Moira stood and walked to where a whiteboard hung on one wall. She snapped up a colored marker and began to draw a diagram, talking as she went. “Essentially, this is a two-stage process.” She pointed at a set of intersecting lines she’d drawn with little lightning bolts around them.
Switching colors, she marked Xs at three junction points. “Some of us will hit these exposed spots and make them weaker, while laying traps in what’s le
ft of the junction points. Once it’s done, we wait.”

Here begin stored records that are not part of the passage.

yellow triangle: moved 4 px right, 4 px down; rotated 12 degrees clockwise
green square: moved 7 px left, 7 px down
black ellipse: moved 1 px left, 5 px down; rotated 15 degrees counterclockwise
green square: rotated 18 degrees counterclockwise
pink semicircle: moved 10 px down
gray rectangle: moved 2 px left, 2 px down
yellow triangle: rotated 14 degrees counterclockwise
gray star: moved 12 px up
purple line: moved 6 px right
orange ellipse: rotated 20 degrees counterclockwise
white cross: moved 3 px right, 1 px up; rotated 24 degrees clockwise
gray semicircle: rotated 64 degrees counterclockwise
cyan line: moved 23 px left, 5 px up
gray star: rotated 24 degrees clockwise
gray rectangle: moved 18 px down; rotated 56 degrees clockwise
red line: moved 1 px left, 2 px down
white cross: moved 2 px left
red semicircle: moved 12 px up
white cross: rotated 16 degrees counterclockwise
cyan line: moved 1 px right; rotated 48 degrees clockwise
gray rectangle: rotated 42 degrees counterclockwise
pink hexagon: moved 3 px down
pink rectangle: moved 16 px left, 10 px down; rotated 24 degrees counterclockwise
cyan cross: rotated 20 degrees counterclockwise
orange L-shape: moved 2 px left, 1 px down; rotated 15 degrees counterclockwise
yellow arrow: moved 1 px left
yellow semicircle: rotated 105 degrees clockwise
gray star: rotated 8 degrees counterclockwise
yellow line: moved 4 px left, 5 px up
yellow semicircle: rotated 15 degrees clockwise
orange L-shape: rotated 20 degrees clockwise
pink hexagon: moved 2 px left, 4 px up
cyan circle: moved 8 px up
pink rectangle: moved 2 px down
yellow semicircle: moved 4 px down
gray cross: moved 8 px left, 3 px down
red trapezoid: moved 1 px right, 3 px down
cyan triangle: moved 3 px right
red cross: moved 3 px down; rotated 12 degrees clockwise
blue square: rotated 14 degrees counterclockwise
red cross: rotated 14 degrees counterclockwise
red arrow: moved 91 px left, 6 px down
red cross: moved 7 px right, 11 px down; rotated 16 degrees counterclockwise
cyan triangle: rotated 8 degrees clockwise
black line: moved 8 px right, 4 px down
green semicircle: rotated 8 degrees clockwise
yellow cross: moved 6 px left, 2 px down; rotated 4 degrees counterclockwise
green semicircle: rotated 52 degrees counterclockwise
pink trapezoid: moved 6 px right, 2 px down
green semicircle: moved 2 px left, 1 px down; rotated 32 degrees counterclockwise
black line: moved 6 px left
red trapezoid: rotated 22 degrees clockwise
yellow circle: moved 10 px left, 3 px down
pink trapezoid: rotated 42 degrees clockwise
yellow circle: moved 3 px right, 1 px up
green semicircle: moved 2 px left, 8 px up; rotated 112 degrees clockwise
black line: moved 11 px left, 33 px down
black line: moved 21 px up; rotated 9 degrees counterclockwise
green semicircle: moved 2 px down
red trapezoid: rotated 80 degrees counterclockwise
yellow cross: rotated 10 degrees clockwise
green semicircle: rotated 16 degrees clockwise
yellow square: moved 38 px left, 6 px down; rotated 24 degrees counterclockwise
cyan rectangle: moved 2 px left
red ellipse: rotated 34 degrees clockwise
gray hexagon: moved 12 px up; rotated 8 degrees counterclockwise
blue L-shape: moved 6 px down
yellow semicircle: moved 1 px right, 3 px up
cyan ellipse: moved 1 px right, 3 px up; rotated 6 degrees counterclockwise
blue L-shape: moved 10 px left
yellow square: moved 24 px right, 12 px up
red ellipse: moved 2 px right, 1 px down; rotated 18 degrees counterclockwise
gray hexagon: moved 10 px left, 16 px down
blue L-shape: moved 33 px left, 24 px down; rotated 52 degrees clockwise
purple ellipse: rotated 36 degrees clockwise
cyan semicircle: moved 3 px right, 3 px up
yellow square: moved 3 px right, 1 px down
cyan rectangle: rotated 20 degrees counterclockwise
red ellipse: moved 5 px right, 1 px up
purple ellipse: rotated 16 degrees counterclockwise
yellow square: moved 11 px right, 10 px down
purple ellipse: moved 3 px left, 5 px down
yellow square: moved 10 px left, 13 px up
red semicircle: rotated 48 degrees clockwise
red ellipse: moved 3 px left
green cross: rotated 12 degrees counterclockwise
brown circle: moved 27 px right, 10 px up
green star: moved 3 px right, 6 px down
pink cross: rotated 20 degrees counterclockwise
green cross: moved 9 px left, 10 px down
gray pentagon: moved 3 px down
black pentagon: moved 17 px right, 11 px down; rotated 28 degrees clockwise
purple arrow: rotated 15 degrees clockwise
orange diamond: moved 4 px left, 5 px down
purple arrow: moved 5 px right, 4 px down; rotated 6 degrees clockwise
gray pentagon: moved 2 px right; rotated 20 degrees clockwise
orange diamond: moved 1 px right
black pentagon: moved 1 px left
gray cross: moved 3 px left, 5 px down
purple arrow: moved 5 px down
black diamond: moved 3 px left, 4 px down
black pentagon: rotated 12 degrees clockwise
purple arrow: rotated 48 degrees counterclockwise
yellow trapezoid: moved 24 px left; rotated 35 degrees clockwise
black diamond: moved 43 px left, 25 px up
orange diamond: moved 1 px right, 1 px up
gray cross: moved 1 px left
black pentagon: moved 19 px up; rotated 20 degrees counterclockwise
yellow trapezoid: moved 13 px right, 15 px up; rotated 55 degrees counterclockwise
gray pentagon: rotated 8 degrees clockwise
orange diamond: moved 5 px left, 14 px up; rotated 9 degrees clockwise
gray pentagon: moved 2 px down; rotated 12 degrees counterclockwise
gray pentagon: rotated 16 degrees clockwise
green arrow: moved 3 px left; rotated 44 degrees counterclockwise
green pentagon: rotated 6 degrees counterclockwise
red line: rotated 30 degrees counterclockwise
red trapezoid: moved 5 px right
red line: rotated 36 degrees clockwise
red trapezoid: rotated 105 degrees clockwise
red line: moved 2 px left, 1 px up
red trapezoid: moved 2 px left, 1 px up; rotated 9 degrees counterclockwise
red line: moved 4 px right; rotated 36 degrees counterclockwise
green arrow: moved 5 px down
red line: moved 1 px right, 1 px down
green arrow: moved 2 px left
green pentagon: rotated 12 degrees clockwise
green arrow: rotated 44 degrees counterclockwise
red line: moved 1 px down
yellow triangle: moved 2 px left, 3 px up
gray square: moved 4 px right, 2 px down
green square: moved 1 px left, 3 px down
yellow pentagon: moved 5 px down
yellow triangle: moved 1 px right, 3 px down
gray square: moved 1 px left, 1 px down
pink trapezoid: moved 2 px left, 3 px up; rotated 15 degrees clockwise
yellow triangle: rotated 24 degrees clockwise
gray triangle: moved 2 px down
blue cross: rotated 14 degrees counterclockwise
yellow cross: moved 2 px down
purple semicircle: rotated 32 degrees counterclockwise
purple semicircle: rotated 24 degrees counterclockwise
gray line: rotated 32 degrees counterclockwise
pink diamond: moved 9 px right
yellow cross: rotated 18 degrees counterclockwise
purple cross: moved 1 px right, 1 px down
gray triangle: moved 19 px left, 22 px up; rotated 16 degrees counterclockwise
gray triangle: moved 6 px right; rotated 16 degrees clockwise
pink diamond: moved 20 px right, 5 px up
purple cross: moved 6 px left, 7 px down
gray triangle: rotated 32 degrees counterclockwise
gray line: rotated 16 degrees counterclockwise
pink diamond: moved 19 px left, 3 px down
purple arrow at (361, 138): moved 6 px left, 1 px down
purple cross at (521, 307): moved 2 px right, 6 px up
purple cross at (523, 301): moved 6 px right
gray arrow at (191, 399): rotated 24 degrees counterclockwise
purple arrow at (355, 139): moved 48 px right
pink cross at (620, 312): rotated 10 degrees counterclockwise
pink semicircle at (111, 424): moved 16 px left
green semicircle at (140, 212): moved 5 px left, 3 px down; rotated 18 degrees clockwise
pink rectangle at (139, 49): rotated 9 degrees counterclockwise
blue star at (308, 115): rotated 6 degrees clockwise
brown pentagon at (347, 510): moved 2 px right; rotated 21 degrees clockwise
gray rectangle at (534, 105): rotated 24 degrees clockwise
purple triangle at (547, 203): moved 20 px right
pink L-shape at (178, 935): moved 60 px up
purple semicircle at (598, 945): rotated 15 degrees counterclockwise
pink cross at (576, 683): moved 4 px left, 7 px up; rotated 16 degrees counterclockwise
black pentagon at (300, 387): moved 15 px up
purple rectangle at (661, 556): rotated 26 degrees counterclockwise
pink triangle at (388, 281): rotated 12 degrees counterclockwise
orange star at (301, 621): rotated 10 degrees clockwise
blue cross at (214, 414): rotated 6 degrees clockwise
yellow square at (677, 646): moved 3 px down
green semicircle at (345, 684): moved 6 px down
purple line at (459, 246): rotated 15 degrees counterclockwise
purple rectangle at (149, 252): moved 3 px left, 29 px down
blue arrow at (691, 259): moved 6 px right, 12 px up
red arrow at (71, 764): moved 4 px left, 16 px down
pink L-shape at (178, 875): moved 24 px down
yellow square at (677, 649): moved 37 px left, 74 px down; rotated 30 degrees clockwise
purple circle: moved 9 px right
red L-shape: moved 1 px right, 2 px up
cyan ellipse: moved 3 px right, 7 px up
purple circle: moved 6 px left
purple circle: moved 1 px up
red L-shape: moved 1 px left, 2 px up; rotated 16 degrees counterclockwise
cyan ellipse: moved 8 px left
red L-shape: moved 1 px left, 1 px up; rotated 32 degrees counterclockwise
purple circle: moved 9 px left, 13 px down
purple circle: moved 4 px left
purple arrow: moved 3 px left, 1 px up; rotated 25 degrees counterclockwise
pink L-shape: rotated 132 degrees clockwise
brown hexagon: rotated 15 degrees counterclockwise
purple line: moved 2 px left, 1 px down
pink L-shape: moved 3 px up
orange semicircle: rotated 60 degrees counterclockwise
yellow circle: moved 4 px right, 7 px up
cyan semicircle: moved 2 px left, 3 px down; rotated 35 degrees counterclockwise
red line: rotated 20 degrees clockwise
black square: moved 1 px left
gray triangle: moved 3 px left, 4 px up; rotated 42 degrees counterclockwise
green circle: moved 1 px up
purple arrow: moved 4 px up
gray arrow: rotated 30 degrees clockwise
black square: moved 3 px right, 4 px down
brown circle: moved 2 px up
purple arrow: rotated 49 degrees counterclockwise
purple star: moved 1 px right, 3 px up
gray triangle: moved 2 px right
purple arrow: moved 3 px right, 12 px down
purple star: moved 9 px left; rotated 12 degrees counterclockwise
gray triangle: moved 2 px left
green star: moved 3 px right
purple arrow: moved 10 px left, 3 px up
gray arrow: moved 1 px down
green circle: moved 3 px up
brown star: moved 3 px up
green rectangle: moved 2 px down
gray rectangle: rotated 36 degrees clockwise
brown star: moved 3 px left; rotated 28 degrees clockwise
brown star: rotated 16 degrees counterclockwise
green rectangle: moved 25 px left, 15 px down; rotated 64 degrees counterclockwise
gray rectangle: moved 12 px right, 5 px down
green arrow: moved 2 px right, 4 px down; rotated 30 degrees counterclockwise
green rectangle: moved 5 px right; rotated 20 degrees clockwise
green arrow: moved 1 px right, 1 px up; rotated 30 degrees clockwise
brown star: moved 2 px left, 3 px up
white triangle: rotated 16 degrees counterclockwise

She drew another identical grid next to the first one, duplicating the Xs. When she was done, she went on. “The B Team will have to be ready to roll round the clock, which argues for at least four of us. We can take twelve-hour shifts. If the trap activates, whichever duo is awake will dash in and institute as much of a fix as we can.”
“And the other part of Team B will show up as soon as we can roust them,” Viktor said.
“Yeah. Four might not be enough. We’re going to have to work damned fast with minimal magic to keep the lines usable,” Leif said. “Plus, we’ll have one pissed off thief on our hands.”
“Once we identify him, I figured we’d drag him back here,” one of the whales said. “We can ride herd on him—or her—better with more of us.”
“What if there’s more than one?” Juan asked.
“We’ll figure it out then,” Leif replied. “There are too many unknowns to plan for every contingency.”
“All right, people.” Viktor clapped his hands together twice. “Who’s doing what?”
Moira erased what she’d drawn and made three columns on the whiteboard. She labeled them Destroyers, Team B-1, and Team B-2.
“Put me down as Destroyer and Team B-something,” Karin said.
“Me too,” Ketha cut in.”
Leif thought about it. More than two as Destroyers made stealth much harder to maintain. “All right,” he called. “Ketha and Karin can boobytrap the lines. I’ll volunteer for one of the Team Bs. Three more will give us three on each leg of the B Team.”
“Me,” Moira said.
“And me,” Viktor spoke up.
Ketha shook her head. “Nope. Not you. The ship needs you.”
Viktor opened his mouth to argue, but Daide made his way to Karin’s side. “I’ll help.”
“So will I,” Zoe said, her usually thoughtful expression set in grim lines.
Moira shifted names around and ended up with Karin, Daide, and Ketha on B-1 and herself, Leif, and Zoe on B-2. “Nice work, folks.” She tapped the board. “Here are the assignments.”